======== TESTO ESTRATTO ========
Sette capolavori e altrettante storie nel Museo Chiaramonti ai Musei Vaticani

Il Museo Chiaramonti, parte dei Musei Vaticani, fu fondato da papa Pio VII (Barnaba Chiaramonti) nel 1807. Si compone di tre sezioni, ricche di capolavori: la Galleria Chiaramonti, il Braccio Nuovo, e la Galleria lapidaria (quest’ultima accessibile solo su richiesta).

Museo Chiaramonti, Antonio Canova, Ritratto di Pio VII [Foto: Maria Teresa Natale, CC BY NC SA]
Museo Chiaramonti, Antonio Canova, Ritratto di Pio VII [Foto: Maria Teresa Natale, CC BY NC SA]
La lunga Galleria, allestita da Antonio Canova, ospita centinaia di statue, ritratti, sarcofagi e fregi.  Il Braccio Nuovo, inaugurato nel 1822, fu realizzato in stile neoclassico per conto dello stesso Pio VII da Raffaele Stern e Pasquale Belli. Il Canova, ispettore generale di tutte le Belle Arti per Roma e lo Stato pontificio, utilizzò questo spazio per esporre molte sculture cedute alla Francia a seguito del Trattato di Tolentino del 1797 imposto da Napoleone Bonaparte a papa Pio VI Braschi al termine della Campagna d’Italia e restituite in seguito alle decisioni prese nel Congresso di Vienna del 1815.

Museo Chiaramonti, Una delle lunette della Galleria raffigurante il rientro in Italia delle opere d'arte requisite dai francesi. In primo piano la personificazione del Tevere [Foto: Maria Teresa Natale, CC BY NC SA]
Museo Chiaramonti, Una delle lunette della Galleria raffigurante il rientro in Italia delle opere d’arte requisite dai francesi. In primo piano la personificazione del Tevere [Foto: Maria Teresa Natale, CC BY NC SA]
Su incarico del Canova, alcuni pittori dell’Accademia di San Luca,  decorarono la galleria e nelle lunette raffigurarono alcuni episodi relativi alla politica culturale del papa, tra cui il ritorno da Parigi delle opere d’arte requisite dai francesi, la promulgazione delle leggi di tutela, gli scavi archeologici degli archi trionfali di Settimio Severo e Costantino.

In questo post abbiamo selezionato una serie di opere molto significative esposte nella Galleria e nel Braccio Nuovo di fronte alle quali vale la pena soffermarsi.

Galleria Chiaramonti

Museo Chiaramonti, Rilievo con triade femminile, tra cui la cosiddetta Gradiva [Foto: Maria Teresa Natale, CC BY NC SA]
Museo Chiaramonti, Rilievo con triade femminile, tra cui la cosiddetta Gradiva [Foto: Maria Teresa Natale, CC BY NC SA]
Se alzate lo sguardo nel settore VII, potete ammirare un rilievo con una triade femminile, di cui solo una delle tre fanciulle è ben conservata. In origine, quest’opera doveva fare da pendant a un altro rilievo simile. Le sei fanciulle raffigurate, tre per parte, erano le Ore (custodi dell’Olimpo, figlie di Zeus e Temi) e le Aglauridi (figlie di Cecrope, le Moire ateniesi). Ambedue i rilievi erano copie romane di un originale greco del IV secolo a.C.
======== DATI ========
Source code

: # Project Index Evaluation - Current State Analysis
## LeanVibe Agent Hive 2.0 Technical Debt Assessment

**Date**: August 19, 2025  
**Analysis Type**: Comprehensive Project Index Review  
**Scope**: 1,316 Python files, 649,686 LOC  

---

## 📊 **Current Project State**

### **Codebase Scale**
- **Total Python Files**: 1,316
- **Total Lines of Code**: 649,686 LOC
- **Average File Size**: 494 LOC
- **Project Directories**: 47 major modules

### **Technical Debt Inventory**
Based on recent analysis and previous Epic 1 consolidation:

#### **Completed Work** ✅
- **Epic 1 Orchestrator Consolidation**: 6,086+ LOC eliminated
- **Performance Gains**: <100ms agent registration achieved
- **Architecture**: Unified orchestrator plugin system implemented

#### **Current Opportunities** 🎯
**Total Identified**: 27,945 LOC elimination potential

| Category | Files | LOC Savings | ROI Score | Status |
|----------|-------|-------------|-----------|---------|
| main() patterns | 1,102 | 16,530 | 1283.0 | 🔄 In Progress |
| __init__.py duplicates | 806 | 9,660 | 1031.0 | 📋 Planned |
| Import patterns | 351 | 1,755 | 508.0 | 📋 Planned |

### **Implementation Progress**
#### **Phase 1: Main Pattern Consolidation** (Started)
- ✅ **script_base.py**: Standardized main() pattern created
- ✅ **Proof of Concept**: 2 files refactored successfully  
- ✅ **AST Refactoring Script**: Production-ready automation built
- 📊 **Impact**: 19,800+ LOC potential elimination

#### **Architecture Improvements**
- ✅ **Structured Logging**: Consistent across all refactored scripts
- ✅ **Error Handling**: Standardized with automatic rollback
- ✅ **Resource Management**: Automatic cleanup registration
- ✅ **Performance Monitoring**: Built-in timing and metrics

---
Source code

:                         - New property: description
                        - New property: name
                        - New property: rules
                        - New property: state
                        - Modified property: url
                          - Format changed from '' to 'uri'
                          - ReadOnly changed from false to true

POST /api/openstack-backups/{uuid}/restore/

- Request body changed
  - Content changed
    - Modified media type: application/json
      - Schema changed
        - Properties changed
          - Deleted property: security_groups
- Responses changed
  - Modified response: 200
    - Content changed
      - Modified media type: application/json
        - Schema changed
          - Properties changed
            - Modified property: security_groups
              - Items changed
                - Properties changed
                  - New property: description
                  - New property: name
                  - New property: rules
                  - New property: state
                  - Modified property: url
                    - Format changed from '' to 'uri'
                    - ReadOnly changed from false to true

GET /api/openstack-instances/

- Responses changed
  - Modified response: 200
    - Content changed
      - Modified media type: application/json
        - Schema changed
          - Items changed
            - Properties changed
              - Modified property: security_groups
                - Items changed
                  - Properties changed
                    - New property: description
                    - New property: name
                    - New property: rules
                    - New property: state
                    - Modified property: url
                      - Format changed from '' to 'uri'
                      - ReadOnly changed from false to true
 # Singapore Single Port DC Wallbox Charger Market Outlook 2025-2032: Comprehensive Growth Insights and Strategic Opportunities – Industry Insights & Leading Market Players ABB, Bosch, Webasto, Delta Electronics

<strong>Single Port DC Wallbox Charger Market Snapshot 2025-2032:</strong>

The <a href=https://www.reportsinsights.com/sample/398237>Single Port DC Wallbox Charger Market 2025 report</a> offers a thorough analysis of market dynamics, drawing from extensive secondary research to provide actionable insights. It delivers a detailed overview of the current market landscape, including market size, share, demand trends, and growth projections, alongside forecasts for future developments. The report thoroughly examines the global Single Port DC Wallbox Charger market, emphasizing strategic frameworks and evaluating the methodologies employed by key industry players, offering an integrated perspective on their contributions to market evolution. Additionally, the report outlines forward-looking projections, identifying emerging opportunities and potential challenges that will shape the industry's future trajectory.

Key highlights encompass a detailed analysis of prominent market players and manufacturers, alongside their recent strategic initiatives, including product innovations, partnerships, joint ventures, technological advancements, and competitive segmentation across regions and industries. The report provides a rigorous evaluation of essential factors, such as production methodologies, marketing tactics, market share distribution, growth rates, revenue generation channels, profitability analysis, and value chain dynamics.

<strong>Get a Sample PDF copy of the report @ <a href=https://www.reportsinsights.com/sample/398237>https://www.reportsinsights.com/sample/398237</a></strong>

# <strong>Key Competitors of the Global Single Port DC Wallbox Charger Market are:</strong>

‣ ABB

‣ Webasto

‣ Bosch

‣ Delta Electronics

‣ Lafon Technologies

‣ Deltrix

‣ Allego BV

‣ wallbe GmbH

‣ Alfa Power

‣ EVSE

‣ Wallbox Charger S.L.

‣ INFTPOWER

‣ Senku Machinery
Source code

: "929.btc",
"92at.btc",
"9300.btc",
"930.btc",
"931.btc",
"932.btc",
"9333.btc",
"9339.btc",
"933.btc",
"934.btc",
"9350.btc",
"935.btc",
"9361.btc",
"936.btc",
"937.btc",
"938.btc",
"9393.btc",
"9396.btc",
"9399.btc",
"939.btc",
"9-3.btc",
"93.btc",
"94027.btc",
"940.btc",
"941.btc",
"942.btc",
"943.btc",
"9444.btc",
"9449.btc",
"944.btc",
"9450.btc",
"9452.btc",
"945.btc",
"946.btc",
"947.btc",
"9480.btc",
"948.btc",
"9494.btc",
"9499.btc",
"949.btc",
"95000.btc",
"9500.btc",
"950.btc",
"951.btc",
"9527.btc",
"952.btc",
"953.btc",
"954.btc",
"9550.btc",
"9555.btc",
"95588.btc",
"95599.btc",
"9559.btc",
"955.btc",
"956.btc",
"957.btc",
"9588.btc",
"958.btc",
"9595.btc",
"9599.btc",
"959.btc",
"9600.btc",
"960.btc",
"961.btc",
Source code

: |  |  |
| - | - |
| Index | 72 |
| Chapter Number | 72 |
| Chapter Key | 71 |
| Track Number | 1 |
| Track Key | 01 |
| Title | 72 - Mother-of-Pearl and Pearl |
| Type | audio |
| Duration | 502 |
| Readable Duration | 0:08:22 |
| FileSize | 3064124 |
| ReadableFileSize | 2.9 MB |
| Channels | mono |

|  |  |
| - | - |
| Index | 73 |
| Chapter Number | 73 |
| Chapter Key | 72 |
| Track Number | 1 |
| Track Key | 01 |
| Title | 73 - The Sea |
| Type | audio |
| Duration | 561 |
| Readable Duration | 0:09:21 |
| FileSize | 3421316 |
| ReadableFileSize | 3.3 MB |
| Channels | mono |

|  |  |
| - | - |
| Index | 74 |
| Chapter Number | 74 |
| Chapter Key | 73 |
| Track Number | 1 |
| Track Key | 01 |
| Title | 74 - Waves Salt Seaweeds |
========
*COMPITO:*
Riporta il testo sul Museo Chiaramonti partendo dalle parole "Sette capolavori e" e fermandoti dopo "solo su richiesta).". Per favore, sostituisci "capolavori" con "tesori".

*RISPOSTA:*
Sette tesori e altrettante storie nel Museo Chiaramonti ai Musei Vaticani

Il Museo Chiaramonti, parte dei Musei Vaticani, fu fondato da papa Pio VII (Barnaba Chiaramonti) nel 1807. Si compone di tre sezioni, ricche di tesori: la Galleria Chiaramonti, il Braccio Nuovo, e la Galleria lapidaria (quest’ultima accessibile solo su richiesta).